Participation disabled on the labour market relatively low
The net labour participation of disabled people is relatively low: in 2013 one in three of them were working at least 12 hours a week, versus 72 percent of non-disabled persons. With 15.8 percent, the unemployment rate among disabled is relatively high and more than twice as high as the rate among non-disabled (7.6 percent). Compared to non-disabled employed, the difference in unemployment among high-educated disabled is considerably lower than among low and secondary educated disabled. The situation is different with respect to participation on the labour market: the labour participation rate is higher among better educated people, but even at the highest level, it is distinctly lower than the participation rate among non-disabled.

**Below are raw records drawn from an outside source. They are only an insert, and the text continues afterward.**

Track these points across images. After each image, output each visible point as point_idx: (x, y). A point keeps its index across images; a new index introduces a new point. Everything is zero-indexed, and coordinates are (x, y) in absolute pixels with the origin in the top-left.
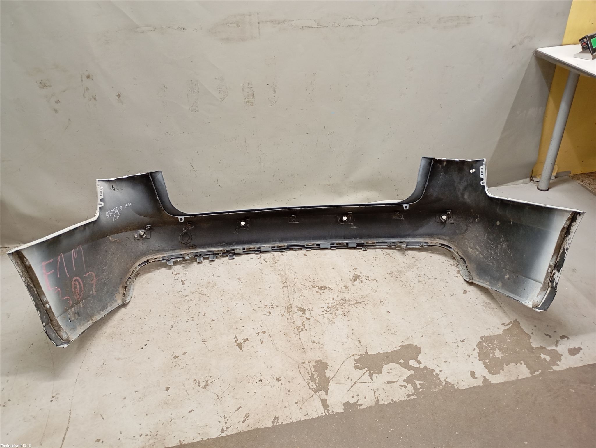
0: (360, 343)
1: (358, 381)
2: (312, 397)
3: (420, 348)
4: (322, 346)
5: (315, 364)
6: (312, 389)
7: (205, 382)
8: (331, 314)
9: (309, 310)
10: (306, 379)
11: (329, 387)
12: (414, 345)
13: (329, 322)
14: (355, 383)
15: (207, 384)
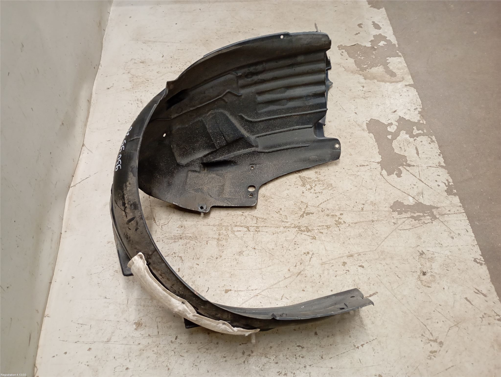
0: (364, 166)
1: (418, 177)
2: (442, 222)
3: (372, 119)
4: (369, 202)
5: (397, 213)
6: (432, 220)
7: (432, 343)
8: (316, 185)
9: (307, 207)
10: (419, 225)
11: (428, 204)
12: (368, 122)
13: (330, 189)
14: (421, 180)
15: (435, 341)
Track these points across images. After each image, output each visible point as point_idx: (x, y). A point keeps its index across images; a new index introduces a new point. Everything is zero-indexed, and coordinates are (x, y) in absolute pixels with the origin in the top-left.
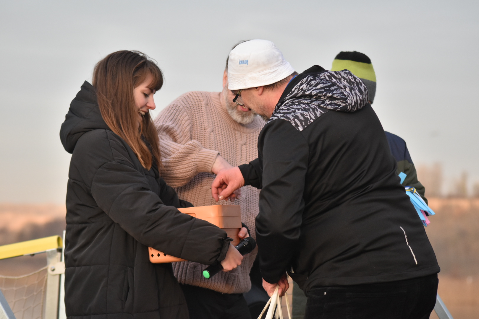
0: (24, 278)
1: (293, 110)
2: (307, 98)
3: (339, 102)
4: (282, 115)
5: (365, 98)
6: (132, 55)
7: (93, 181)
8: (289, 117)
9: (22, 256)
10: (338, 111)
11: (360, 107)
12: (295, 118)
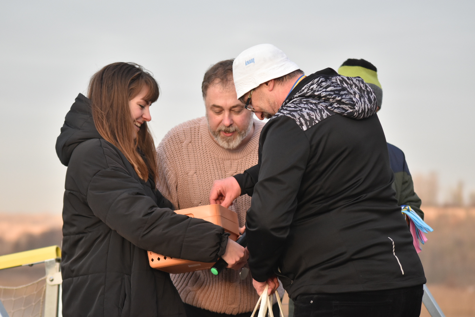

Few disabled hold flexible employment contracts
Disabled persons in paid employment less often worked on a flexible working-hour basis in 2013 than their non-disabled counterparts: 17 versus 12 percent. An important factor in this respect is the higher average age of disabled. In 2013, half of all disabled workers were aged 50 years or older, compared to 28 percent of non-disabled. More than seven in ten disabled working at least 12 hours a week in paid jobs have permanent employment contracts, i.e. slightly more than among non-disabled. The number of self-employed is also marginally higher among disabled.
Most disabled workers are employed in the sector health care and welfare, in manufacturing industry and trade, partly because these are the largest sectors. Proportionally, many disabled are employed in the sectors manufacturing industry and health care and welfare.
1) Total number of disabled and/or non-disabled is 100 percent, excluding sector unknown.
More than four in ten employed disabled have full-time jobs
In the category non-disabled, 59 percent are employed on a full-time basis, versus 43 percent in the category disabled, hence nearly six in ten disabled employed are working on a part-time basis. The majority of part-timers work 20 to 35 hours a week.
One in ten disabled prefer longer working hours
Usually, the actual number of working hours of disabled employed meets their wishes. Eight in ten have no intention to change their working hours. One in ten would like to increase their working hours and one in ten would like to reduce their working hours or stop working altogether. Among disabled employees, the number who would like to stop working altogether is marginally higher than among their non-disabled counterparts.